Pick out every line in the listing below that contains the word "genus", and copy each one.
──────── DATASET EXTRACT
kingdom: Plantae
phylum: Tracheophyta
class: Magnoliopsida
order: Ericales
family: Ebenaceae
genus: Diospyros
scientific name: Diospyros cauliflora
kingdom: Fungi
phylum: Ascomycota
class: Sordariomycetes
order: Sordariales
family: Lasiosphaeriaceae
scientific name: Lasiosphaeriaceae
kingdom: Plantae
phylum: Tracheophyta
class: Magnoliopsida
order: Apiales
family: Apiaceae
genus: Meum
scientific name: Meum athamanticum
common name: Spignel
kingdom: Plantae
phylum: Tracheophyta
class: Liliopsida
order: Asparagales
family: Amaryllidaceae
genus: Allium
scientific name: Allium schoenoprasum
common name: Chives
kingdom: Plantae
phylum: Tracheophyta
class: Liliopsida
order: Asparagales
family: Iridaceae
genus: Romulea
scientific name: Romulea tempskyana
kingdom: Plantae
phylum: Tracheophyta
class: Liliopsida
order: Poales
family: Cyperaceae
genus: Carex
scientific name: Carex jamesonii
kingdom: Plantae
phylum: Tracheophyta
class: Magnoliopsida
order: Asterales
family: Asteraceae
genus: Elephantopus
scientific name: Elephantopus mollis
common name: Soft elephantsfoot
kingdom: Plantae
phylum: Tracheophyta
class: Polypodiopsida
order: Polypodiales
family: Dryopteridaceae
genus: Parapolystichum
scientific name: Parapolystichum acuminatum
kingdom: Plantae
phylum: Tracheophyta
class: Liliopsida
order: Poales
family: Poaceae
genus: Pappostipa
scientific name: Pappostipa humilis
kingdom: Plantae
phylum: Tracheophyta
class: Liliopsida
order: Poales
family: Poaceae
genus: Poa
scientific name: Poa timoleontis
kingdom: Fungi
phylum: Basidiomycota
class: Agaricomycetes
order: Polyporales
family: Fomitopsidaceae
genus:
────────────────
■ **RESULT BELOW**
genus: Diospyros
genus: Meum
genus: Allium
genus: Romulea
genus: Carex
genus: Elephantopus
genus: Parapolystichum
genus: Pappostipa
genus: Poa
genus:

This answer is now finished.